According to media, Burundi released journalist Floriane Irangabiye on Friday after he was sentenced to 10 years in prison for allegedly “undermining the integrity of the national territory”.
Irangabiye, 36, was arrested in August 2022 while visiting her family in the East African country and jailed in January 2023, drawing international condemnation.
“I am very happy because I have just reunited with my family,” Irangabiye told reporters outside the Muyinga prison after she was released.
President Evariste Ndayishimiye published a decree on the X social media on Thursday granting a “presidential pardon measure in favour of Mrs Floriane Irangabiye”.
It went on to state that she benefited from “a total remission of sentences”.

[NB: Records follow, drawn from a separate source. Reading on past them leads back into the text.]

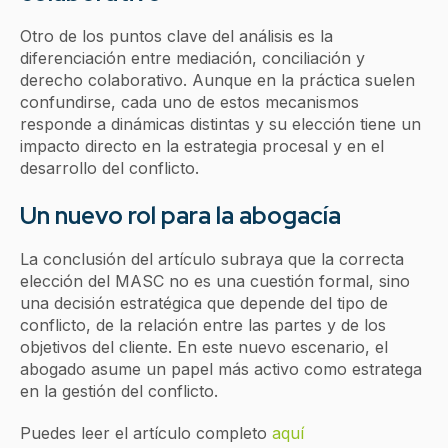
Otro de los puntos clave del análisis es la
diferenciación entre mediación, conciliación y
derecho colaborativo. Aunque en la práctica suelen
confundirse, cada uno de estos mecanismos
responde a dinámicas distintas y su elección tiene un
impacto directo en la estrategia procesal y en el
desarrollo del conflicto.
Un nuevo rol para la abogacía
La conclusión del artículo subraya que la correcta
elección del MASC no es una cuestión formal, sino
una decisión estratégica que depende del tipo de
conflicto, de la relación entre las partes y de los
objetivos del cliente. En este nuevo escenario, el
abogado asume un papel más activo como estratega
en la gestión del conflicto.
Puedes leer el artículo completo
aquí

The human rights group ACAT Burundi hailed the decision, saying that Irangabiye’s imprisonment was “illegal and unjustified”. In a post on X it urged Ndayishimiye “to continue on this path by releasing all other people unjustly imprisoned”.
Global media rights watchdog Reporters Without Borders said it was “relieved” with the release, but adding that Irangabiye “should never have been arrested or spent so much time behind bars”.
“We reiterate our call on the Burundian authorities to protect press freedom in the country and ensure that Burundian journalists can freely carry out their work without fear of reprisals,” it said.
Irangabiye’s case provoked international condemnation, with the United Nations voicing concern last year over her imprisonment “simply for doing her job”.

Her January trial focused on her work at Radio Igicaniro, including her appearance on a show with two Burundian leadership critics, according to court records and her counsel.
She had lived in neighboring Rwanda for a decade before her arrest, according to Amnesty International, which warned last year that the journalist’s “health has deteriorated while in detention”.


According to RSF, Burundi ranks 108th among 180 nations in terms of press freedom.
Sandra Muhoza, a reporter for the online publication La Nova Burundi, was imprisoned earlier this year and eventually charged with “endangering internal security”.
Ndayishimiye, who took control in 2020, has been commended for gradually eliminating Burundi’s isolationism during former President Pierre Nkurunziza’s turbulent and murderous administration.
However, he has not improved the country’s human rights record, and the African Great Lakes nation of 12 million people remains among the poorest in the world.